The mysteries and terrors of Halloween occupy miles of store shelves and hours of costuming fun but my favorite part of the fall season is the harvest.  I adore, and I do mean adore, the neat rows of bottled fruit in my pantry and the frozen gems of raspberry and strawberry jam in my freezer. The practice is labor intensive and not always a frugal practice still I find growing, harvesting, and preserving food to be deeply satisfy.  Perhaps I crave a hedge against insecurity and some future apocalypse.  Surely, home grown and home preserved food is the most delicious.  From Utah to Wyoming to Alaska to Idaho, I’ve  engaged in some large or small effort to preserve from my own garden or the local harvest.  In Utah, Wyoming, and Alaska that harvest included fishing and hunting:  deer, antelope, moose, salmon.   But as I contemplate writing about that particular harvest I realize it would take an additional essay for each adventure to be adequately detailed.
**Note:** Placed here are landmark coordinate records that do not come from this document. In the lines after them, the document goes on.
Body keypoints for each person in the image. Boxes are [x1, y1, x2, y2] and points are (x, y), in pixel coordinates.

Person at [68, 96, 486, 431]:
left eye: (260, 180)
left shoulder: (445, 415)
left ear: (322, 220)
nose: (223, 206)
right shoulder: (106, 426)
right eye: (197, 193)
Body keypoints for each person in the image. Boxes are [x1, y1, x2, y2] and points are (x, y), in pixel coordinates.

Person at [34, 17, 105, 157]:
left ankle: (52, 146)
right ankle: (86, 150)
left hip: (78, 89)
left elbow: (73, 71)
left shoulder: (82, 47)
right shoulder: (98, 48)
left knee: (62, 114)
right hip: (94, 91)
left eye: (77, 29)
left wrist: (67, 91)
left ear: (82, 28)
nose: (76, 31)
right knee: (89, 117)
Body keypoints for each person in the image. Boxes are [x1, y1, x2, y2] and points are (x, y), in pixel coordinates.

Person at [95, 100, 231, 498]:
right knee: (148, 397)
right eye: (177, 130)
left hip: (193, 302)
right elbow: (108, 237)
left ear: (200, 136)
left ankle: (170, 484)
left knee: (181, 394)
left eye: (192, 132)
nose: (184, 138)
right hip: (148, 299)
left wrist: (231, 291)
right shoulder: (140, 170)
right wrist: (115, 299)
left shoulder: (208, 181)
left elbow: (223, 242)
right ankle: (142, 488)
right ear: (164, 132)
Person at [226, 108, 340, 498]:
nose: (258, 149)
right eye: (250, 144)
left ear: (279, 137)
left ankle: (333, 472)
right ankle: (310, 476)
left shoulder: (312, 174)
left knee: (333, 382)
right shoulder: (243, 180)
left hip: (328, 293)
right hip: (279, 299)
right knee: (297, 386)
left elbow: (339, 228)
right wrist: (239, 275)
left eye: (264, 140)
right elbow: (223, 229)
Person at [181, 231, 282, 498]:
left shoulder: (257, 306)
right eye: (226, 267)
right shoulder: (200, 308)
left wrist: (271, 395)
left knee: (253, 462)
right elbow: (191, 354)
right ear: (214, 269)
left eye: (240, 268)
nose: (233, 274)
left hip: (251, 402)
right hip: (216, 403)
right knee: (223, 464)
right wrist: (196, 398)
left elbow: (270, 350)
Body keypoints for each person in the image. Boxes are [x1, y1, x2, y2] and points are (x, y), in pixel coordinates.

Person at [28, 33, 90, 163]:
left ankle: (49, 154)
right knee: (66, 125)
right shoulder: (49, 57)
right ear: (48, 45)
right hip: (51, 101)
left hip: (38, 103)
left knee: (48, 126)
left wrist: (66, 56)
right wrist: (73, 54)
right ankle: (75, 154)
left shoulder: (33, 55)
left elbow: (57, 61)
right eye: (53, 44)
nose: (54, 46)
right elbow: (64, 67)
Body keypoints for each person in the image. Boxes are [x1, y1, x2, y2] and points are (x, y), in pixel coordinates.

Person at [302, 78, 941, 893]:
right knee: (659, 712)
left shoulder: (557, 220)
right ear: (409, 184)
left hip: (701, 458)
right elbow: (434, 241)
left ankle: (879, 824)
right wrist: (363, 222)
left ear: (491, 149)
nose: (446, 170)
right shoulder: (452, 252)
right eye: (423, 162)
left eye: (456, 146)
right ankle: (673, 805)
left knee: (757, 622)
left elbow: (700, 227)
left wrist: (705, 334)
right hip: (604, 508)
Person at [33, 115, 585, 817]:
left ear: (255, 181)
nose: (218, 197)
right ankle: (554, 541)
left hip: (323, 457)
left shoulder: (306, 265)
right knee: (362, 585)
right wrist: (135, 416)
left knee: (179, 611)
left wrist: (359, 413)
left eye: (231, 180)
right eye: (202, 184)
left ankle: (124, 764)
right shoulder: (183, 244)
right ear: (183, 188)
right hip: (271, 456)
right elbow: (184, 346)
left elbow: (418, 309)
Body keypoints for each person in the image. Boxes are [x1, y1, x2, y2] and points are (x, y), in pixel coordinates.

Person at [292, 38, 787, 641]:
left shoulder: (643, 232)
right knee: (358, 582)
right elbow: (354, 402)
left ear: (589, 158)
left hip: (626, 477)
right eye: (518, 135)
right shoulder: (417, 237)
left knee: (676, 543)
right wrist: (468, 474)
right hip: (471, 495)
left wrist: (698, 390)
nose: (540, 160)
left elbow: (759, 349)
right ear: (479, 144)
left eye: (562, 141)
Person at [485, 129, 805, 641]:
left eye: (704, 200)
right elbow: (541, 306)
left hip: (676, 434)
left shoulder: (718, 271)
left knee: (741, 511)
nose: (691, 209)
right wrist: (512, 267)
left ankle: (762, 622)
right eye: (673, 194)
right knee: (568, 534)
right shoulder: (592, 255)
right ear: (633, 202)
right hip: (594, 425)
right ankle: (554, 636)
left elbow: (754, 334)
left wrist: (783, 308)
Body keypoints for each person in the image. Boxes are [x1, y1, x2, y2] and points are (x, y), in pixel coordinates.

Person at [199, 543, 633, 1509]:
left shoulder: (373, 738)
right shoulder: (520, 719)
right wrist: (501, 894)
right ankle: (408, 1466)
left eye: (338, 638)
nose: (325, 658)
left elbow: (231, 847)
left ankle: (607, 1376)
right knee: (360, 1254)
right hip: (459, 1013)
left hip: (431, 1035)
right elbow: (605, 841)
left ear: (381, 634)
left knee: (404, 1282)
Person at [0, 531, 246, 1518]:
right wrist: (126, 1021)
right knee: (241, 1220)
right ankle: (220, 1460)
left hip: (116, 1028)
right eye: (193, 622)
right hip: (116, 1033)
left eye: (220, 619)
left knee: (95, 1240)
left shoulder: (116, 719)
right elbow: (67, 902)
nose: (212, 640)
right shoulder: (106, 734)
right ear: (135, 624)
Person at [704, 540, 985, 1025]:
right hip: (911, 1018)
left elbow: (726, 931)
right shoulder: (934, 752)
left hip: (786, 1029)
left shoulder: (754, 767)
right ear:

I will save hunting expeditions for some other post.

Here, now,  in my home above Emmett, Idaho the buff colored hills are punctuated by spots of orange, yellow, and red.  The valley below is a patchwork of orchards and farms where we thankfully observe the the cycle of planting and harvesting. Last Sunday, we enjoyed a feast of autumn dishes with family: pork roast, potatoes, gravy, and apple-pear tart. This morning we turned on the gas fireplace to drive off the morning chill. Halloween is just a few days away.  My grandchildren will re-enact the yearly costume ritual redolent of  the road to Sleepy Hollow where their several times great grandfather, Peter,  served freshly harvested foods to weary travelers taking shelter from the terrors of the night on Windham Mountain in in upstate New York.